### [Stored data]
* * *

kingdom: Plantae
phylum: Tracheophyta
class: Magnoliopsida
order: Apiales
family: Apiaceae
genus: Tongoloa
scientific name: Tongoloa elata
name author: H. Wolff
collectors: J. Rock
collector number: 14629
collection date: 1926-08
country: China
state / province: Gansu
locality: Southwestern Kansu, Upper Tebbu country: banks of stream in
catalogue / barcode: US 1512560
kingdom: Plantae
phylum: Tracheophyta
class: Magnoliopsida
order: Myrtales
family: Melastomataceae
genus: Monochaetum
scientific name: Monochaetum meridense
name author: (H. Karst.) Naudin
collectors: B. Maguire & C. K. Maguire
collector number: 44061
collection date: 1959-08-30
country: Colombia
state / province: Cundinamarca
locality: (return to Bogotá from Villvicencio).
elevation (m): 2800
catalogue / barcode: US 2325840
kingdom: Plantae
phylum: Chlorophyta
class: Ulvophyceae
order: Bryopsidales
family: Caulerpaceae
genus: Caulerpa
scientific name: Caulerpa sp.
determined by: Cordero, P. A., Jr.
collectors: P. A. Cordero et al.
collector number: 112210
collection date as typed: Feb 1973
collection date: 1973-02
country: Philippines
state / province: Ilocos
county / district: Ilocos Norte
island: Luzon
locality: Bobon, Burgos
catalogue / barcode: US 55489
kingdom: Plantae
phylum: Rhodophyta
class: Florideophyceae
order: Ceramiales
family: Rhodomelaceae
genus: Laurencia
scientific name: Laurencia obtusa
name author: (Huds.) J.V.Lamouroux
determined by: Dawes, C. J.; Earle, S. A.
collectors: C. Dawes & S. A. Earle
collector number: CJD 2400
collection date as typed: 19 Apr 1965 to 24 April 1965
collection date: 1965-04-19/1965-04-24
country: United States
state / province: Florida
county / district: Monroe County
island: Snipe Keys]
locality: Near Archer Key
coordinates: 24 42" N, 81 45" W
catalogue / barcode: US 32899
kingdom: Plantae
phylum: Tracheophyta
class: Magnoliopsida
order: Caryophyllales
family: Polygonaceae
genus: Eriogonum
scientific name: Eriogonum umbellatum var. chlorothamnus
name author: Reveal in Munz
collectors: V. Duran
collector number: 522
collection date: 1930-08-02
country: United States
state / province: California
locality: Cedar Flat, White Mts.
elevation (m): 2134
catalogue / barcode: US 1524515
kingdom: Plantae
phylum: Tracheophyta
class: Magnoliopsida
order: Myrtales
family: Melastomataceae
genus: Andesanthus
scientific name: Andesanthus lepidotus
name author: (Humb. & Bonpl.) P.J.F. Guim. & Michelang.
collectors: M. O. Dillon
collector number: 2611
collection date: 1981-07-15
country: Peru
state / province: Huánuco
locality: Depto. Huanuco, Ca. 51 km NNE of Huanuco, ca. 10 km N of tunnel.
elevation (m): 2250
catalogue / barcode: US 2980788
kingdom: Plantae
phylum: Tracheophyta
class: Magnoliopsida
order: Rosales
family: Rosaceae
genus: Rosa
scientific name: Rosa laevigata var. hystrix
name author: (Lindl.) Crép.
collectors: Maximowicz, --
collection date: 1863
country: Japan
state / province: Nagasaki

* * *

### [EXERCISE]
Reproduce word for word everything from the line containing "class: Ulvophyceae" down to the end of the records, keeping both the first and the last line.

### [EXPECTED ANSWER]
class: Ulvophyceae
order: Bryopsidales
family: Caulerpaceae
genus: Caulerpa
scientific name: Caulerpa sp.
determined by: Cordero, P. A., Jr.
collectors: P. A. Cordero et al.
collector number: 112210
collection date as typed: Feb 1973
collection date: 1973-02
country: Philippines
state / province: Ilocos
county / district: Ilocos Norte
island: Luzon
locality: Bobon, Burgos
catalogue / barcode: US 55489
kingdom: Plantae
phylum: Rhodophyta
class: Florideophyceae
order: Ceramiales
family: Rhodomelaceae
genus: Laurencia
scientific name: Laurencia obtusa
name author: (Huds.) J.V.Lamouroux
determined by: Dawes, C. J.; Earle, S. A.
collectors: C. Dawes & S. A. Earle
collector number: CJD 2400
collection date as typed: 19 Apr 1965 to 24 April 1965
collection date: 1965-04-19/1965-04-24
country: United States
state / province: Florida
county / district: Monroe County
island: Snipe Keys]
locality: Near Archer Key
coordinates: 24 42" N, 81 45" W
catalogue / barcode: US 32899
kingdom: Plantae
phylum: Tracheophyta
class: Magnoliopsida
order: Caryophyllales
family: Polygonaceae
genus: Eriogonum
scientific name: Eriogonum umbellatum var. chlorothamnus
name author: Reveal in Munz
collectors: V. Duran
collector number: 522
collection date: 1930-08-02
country: United States
state / province: California
locality: Cedar Flat, White Mts.
elevation (m): 2134
catalogue / barcode: US 1524515
kingdom: Plantae
phylum: Tracheophyta
class: Magnoliopsida
order: Myrtales
family: Melastomataceae
genus: Andesanthus
scientific name: Andesanthus lepidotus
name author: (Humb. & Bonpl.) P.J.F. Guim. & Michelang.
collectors: M. O. Dillon
collector number: 2611
collection date: 1981-07-15
country: Peru
state / province: Huánuco
locality: Depto. Huanuco, Ca. 51 km NNE of Huanuco, ca. 10 km N of tunnel.
elevation (m): 2250
catalogue / barcode: US 2980788
kingdom: Plantae
phylum: Tracheophyta
class: Magnoliopsida
order: Rosales
family: Rosaceae
genus: Rosa
scientific name: Rosa laevigata var. hystrix
name author: (Lindl.) Crép.
collectors: Maximowicz, --
collection date: 1863
country: Japan
state / province: Nagasaki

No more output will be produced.